Mrs. Branbury reached out and patted Jon’s arm.

“I was a lucky man that Harriet came along. I don’t know what would have become of me. I could have become a tight assed spinster man. Who else would have me?”

Jon had gone through the motions of mourning when Harriet died, received the sympathies of friends and fellows from his long past university life, but was strangely disconnected. He was sad of course, depressed in a manner, and lived these past ten years in his small house with guilt as his only companion.

“I never treated my Harriet the way Snorri treated Herdis. Harriet was more like Hallveig, in that way, though I admit there were times when she was just a shadow, a ghost, moving in and around my life. Especially in the early days when I was first teaching. I was obsessed with my work, learning, devouring all I could and the teaching of it embedded the knowledge deep into me. The more I learned about my genealogy and history the more obsessed I became, the more expert I grew and the more I ignored Harriet, I suppose. I guess she was happy to let me be and have my success. I should have paid more attention to hers.”

Jon’s voice faded into a squeaky whisper by the time he finished his speech.

Odd Gunnerson found a TV remote control in the crease of the chair he was seated in. He stood a few feet in front of the big flat screen TV, pointed the remote at it like a gun, pressing and holding this button, then that, then another. The TV remained dark. Peter van der Groot, the tall Dutchman, stood over Odd, towering like a tree over a stump, took the remote from him with a scowl and told the new 3rd floor resident to sit.

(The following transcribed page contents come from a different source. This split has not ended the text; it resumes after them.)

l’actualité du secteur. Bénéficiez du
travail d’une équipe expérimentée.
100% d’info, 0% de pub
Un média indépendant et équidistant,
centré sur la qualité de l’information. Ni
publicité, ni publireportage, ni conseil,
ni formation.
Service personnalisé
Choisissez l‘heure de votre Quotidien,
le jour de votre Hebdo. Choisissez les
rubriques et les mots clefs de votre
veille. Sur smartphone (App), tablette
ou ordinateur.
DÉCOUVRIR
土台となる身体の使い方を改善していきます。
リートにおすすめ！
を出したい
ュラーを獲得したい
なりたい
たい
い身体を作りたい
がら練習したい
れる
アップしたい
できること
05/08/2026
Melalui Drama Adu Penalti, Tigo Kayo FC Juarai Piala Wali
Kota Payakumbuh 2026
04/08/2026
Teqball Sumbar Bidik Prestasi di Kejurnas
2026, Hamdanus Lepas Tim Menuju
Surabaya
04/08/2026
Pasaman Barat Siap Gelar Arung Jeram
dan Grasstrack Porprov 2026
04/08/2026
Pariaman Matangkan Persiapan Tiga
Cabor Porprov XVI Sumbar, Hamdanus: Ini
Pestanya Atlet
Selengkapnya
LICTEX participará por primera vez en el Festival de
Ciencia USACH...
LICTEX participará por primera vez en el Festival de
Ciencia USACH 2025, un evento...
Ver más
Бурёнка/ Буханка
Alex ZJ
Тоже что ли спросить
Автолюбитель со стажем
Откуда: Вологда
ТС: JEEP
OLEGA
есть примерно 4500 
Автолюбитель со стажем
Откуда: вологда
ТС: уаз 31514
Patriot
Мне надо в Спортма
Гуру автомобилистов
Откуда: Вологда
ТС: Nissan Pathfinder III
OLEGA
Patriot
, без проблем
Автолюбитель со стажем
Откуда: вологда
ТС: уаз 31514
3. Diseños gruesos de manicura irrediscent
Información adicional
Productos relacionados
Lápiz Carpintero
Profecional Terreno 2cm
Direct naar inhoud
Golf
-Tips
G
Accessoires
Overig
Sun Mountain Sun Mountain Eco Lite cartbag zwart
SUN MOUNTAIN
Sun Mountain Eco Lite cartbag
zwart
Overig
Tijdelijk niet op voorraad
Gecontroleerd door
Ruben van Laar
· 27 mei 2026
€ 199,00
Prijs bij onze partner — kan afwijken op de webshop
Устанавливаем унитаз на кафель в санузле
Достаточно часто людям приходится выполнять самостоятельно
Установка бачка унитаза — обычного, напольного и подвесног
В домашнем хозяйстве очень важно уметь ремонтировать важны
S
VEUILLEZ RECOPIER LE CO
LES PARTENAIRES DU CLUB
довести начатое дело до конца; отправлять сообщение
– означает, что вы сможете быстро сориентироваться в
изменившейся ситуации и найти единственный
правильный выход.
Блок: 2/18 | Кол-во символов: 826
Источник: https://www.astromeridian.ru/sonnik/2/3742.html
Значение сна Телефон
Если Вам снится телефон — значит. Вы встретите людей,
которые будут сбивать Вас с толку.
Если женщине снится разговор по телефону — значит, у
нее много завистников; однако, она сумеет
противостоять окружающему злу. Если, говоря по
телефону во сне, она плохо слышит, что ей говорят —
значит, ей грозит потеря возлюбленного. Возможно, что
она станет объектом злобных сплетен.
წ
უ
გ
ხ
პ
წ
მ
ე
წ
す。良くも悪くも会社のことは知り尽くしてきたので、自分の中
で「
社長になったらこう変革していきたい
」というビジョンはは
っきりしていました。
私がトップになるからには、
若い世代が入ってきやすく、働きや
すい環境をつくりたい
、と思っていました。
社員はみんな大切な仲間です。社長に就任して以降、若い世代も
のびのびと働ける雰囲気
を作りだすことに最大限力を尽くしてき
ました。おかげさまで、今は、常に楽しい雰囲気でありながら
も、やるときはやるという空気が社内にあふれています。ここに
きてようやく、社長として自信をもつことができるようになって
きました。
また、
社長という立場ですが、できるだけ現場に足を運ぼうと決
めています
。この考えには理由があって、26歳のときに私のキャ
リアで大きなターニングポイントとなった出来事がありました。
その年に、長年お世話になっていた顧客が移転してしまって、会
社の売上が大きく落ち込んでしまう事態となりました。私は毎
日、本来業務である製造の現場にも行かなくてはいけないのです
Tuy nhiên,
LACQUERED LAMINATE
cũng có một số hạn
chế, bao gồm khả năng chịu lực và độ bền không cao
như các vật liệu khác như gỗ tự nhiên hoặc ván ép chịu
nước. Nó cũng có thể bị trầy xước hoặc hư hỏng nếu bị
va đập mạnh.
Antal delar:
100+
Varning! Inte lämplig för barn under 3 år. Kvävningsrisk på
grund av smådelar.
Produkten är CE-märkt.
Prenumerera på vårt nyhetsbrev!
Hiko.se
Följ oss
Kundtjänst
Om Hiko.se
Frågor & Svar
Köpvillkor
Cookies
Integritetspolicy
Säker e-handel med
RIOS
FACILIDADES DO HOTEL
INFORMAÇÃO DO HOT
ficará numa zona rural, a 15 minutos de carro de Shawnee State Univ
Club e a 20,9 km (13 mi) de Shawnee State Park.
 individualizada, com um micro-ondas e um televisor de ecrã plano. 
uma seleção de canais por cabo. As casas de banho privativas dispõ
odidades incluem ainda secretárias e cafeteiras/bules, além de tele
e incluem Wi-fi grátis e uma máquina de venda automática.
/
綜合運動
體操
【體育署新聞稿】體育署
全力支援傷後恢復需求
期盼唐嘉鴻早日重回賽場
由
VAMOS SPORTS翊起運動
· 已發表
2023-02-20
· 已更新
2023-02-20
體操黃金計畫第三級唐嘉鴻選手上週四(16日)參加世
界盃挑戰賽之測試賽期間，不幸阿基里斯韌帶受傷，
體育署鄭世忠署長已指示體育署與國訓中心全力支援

“How many years went by when I didn’t even realize she was there?”

“Your Snorri fellow sounds like a bit of a jackanapes,” Mrs. Branbury said.

Jon nodded in agreement. “He was a bit of a rascal, we could have done better, been a better man, that’s for certain.”

Jon flopped back in his chair, his eyes in a daze as his mind wandered imagining Snorri at Reykholt, in his final year, sitting at the hearth fire in the evening, a bowl of wine shared with Hallveig. Life was good, neither knowing that both of them would soon come to their end. They talked relaxed and open, as companions do. They would have talked about the ambitious young King Hakon and his conflicts with Earl Skuli. How the Chieftains would never allow themselves to be subjects of Norway and how Gissur had become a sycophant to Hakon. Hallveig would have coughed; Snorri would have thought she swallowed her wine poorly, but it was not the wine that made her cough.

“It is uncanny how you have escaped the decrepitude that has befallen the rest of us,” Mrs. Branbury said. “At your age, how is that Mr. Magnusson?”